Experimental Results

The authors present extensive evaluations of their methodology on the WSJ0-2mix dataset, demonstrating that the DPRNN-TasNet configuration achieves a new state-of-the-art in performance, with an SI-SNR improvement of 18.8 dB. Notably, this performance is achieved with a model size 20 times smaller than the previous leading system, FurcaNeXt. Furthermore, the implementation of sample-level separation achieves superior performance, underscoring the practicality and efficiency of DPRNN in complex scenarios.

The paper also explores the efficacy of DPRNN in noisy reverberant environments, showing its capability in maintaining high signal fidelity and speech recognition accuracy. Compared to TCN-based models, DPRNN significantly improves SI-SNR and reduces word error rates (WER) in challenging conditions.

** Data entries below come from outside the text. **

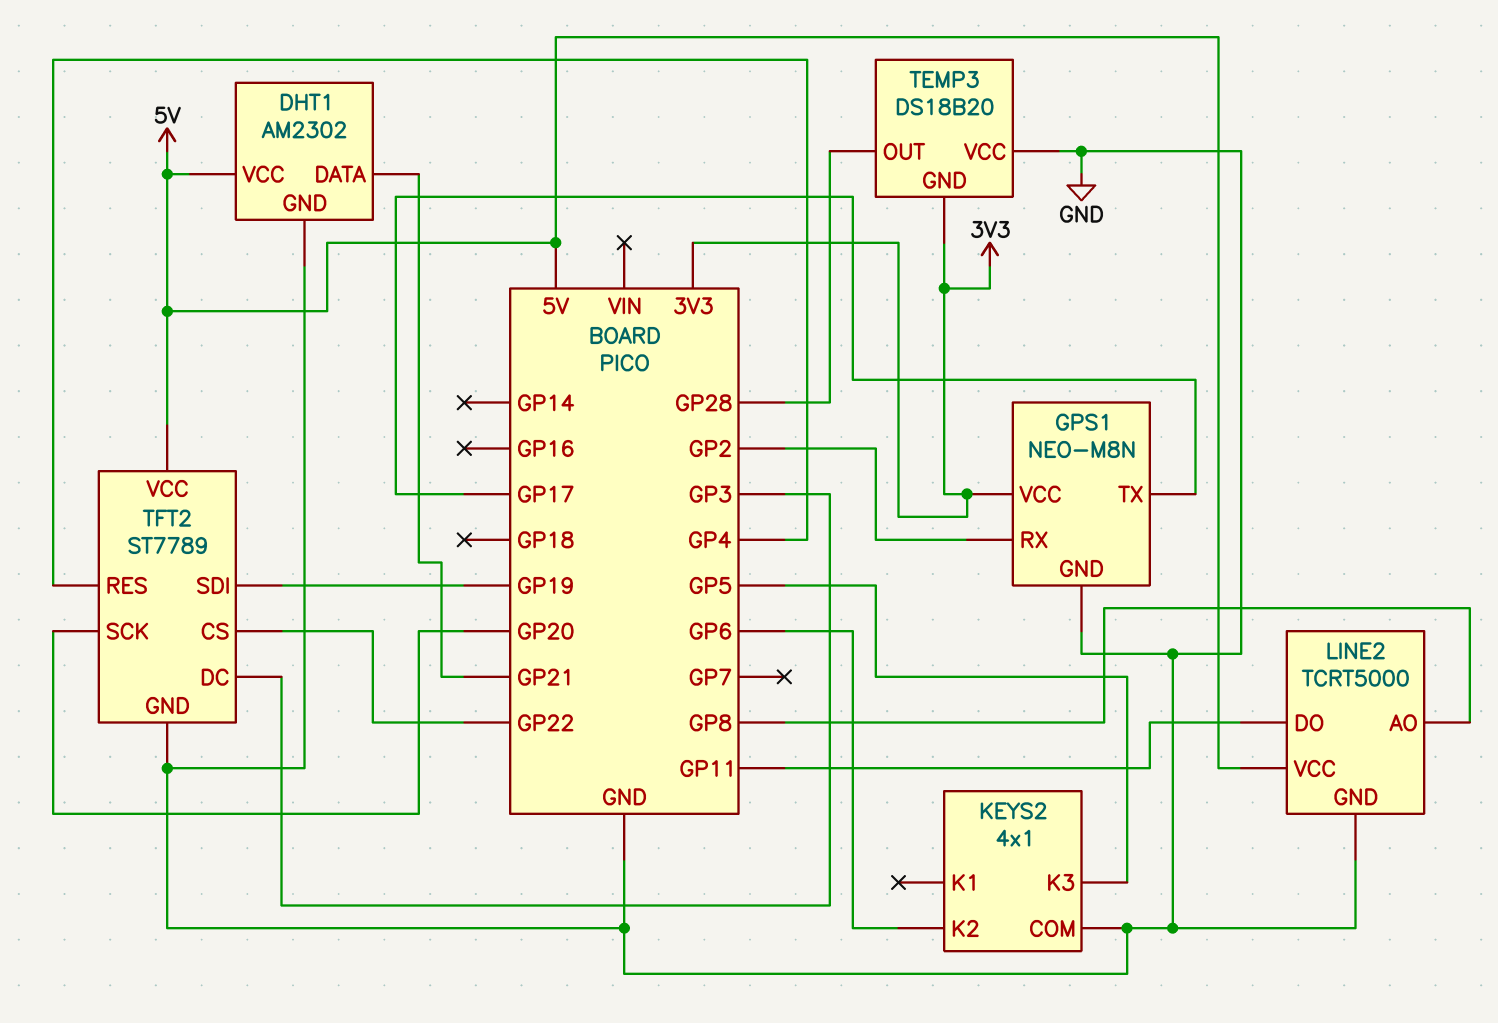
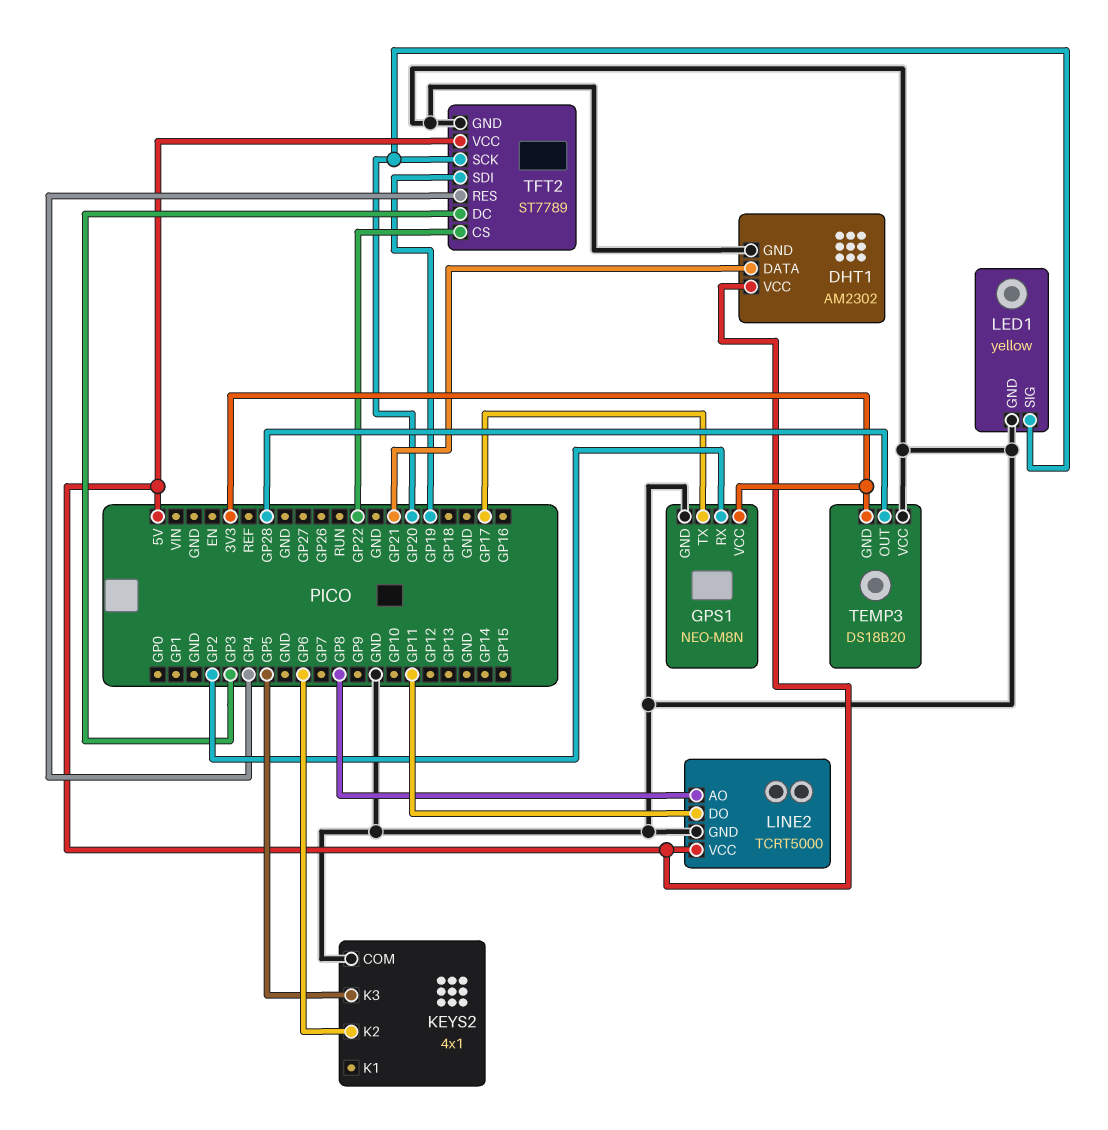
LED1: none -> yellow
LED1 pin GND: none -> GND
LED1 pin SIG: none -> GP20

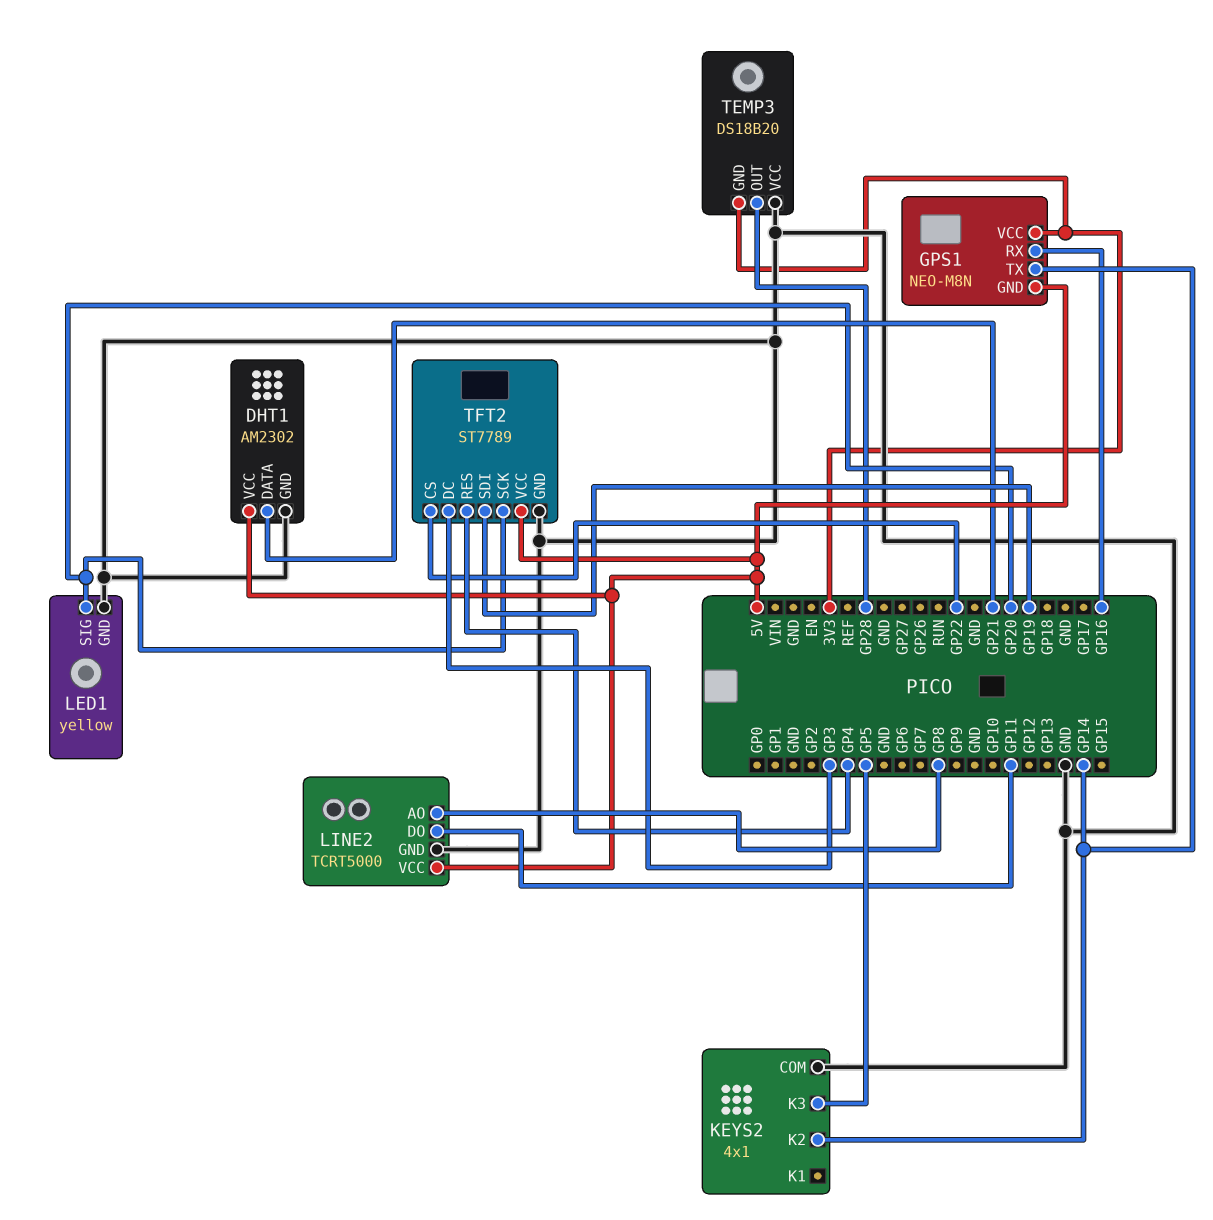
GPS1 pin GND: GND -> 5V
GPS1 pin RX: GP2 -> GP16
GPS1 pin TX: GP17 -> GP14
KEYS2 pin K2: GP6 -> GP14

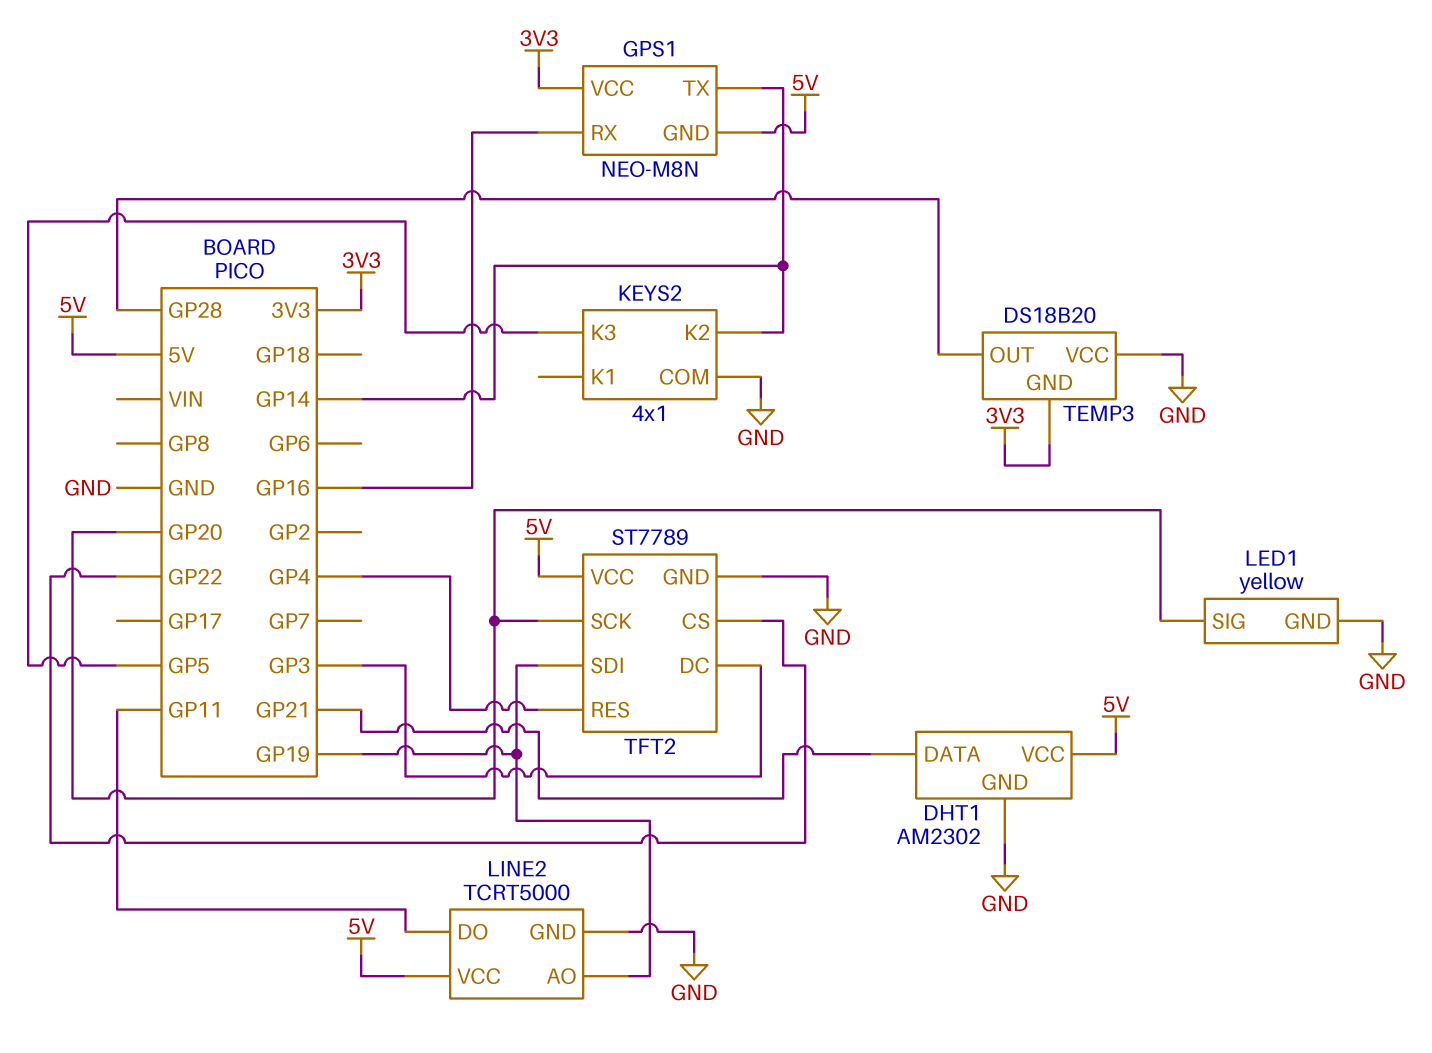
LINE2 pin AO: GP8 -> GP19

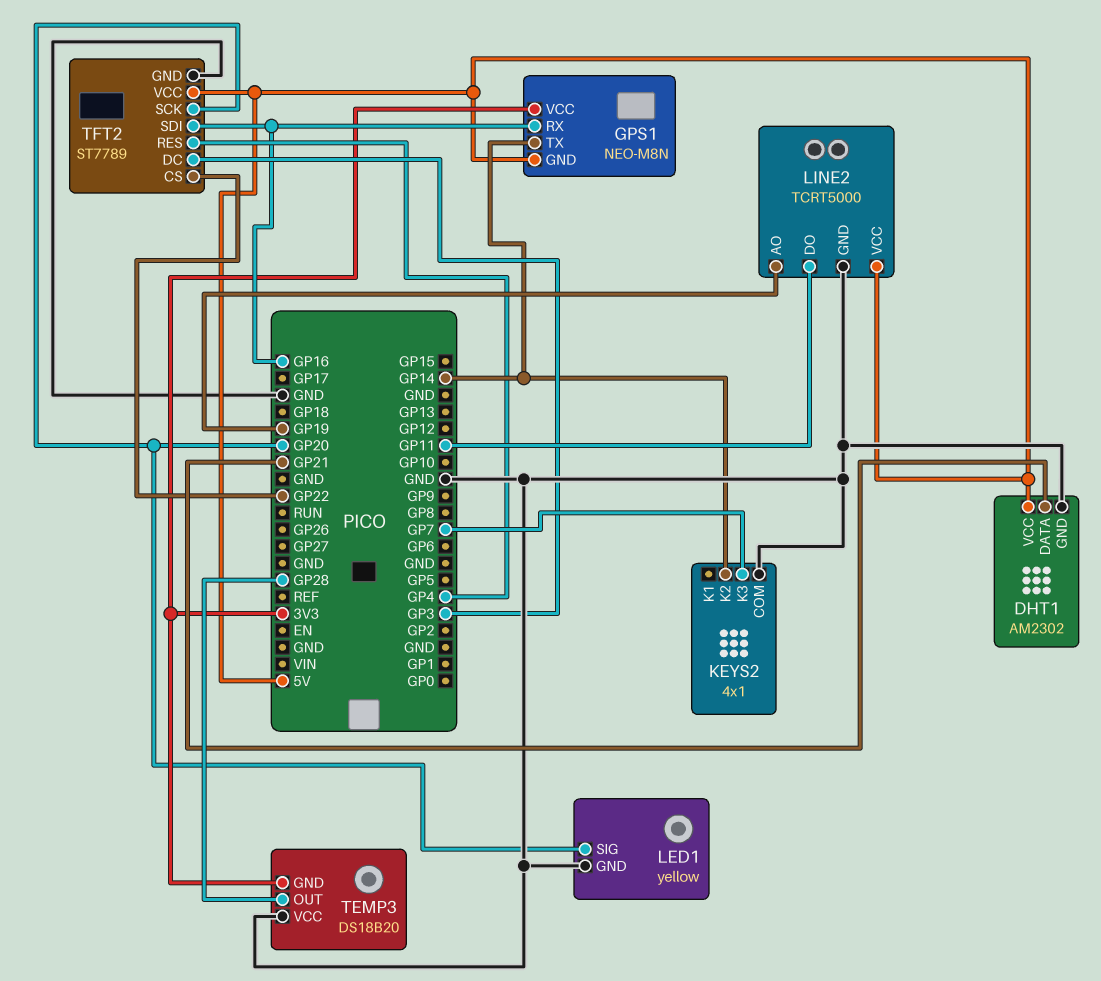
KEYS2 pin K3: GP5 -> GP7
TFT2 pin SDI: GP19 -> GP16

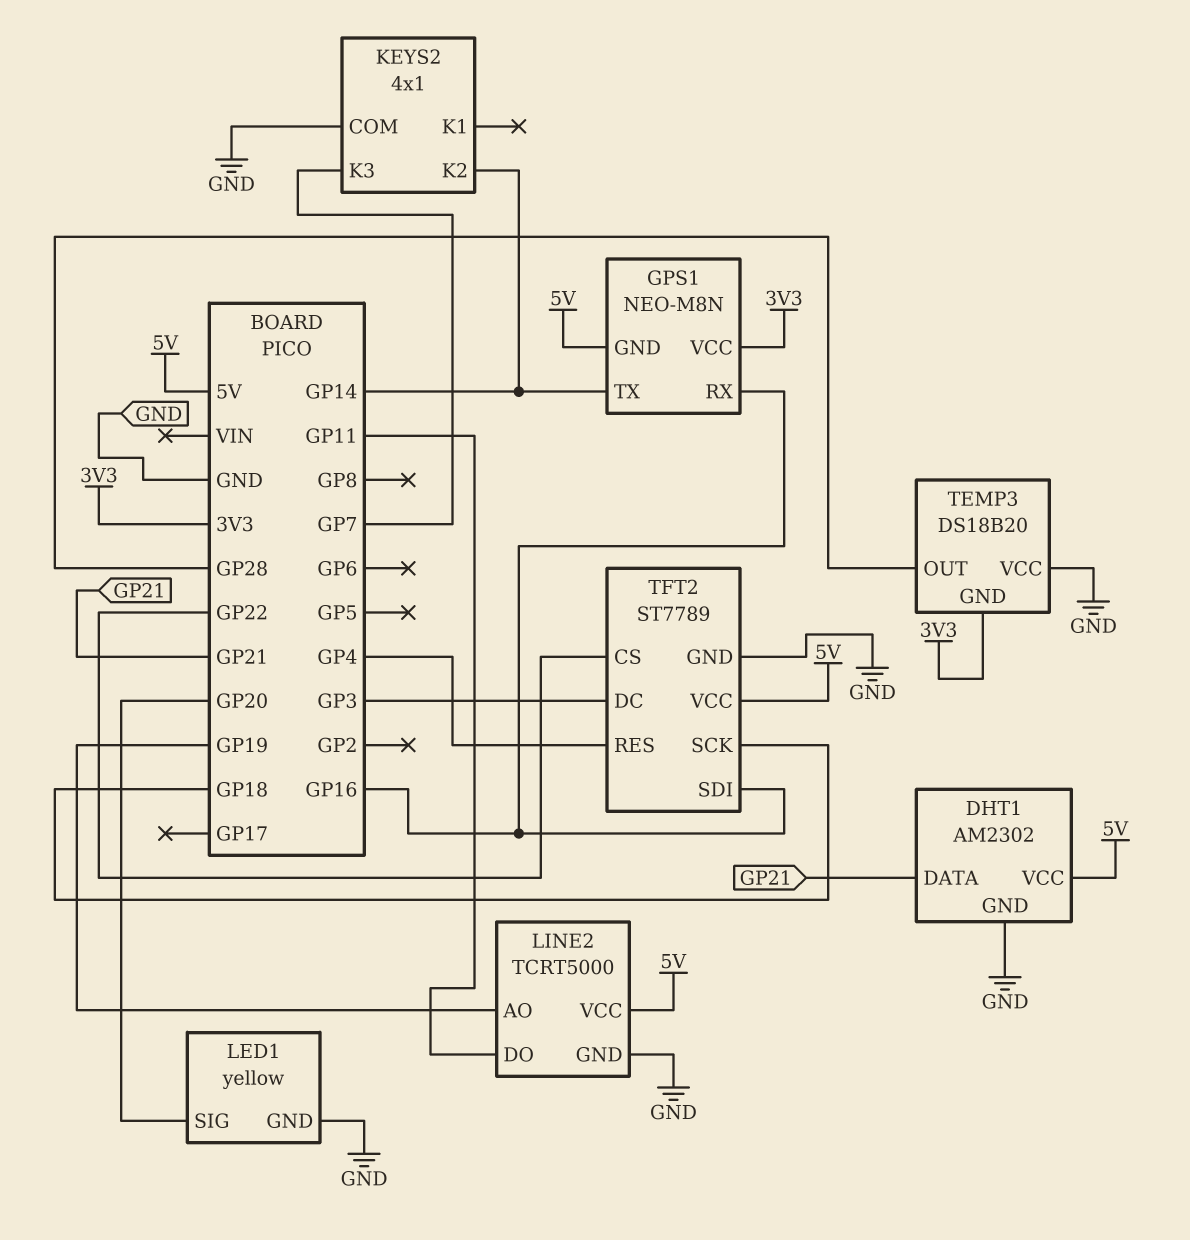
TFT2 pin SCK: GP20 -> GP18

Implications and Future Directions

The DPRNN architecture presents significant implications for the field of speech separation and potentially other domains requiring efficient modeling of long sequences. By demonstrating considerable gains in performance with diminished model complexities, DPRNN sets a precedent for future advancements in sequence modeling techniques.

The approach underscores the importance of integrating hierarchical processing within networks to balance local and global sequence information adeptly, suggesting nuanced enhancements in other RNN-based applications. Future research could include adapting DPRNN to broader AI tasks, exploring its application to other time-series forecasting problems, and refining the model for on-device implementations given its reduced computational demands.

In conclusion, this paper contributes a valuable method for efficient long sequence modeling, with substantial empirical evidence supporting its utility and effectiveness in audio-related tasks. The dual-path strategy warrants further exploration and could catalyze future advancements in recurrent network architectures and sequence processing efficiencies.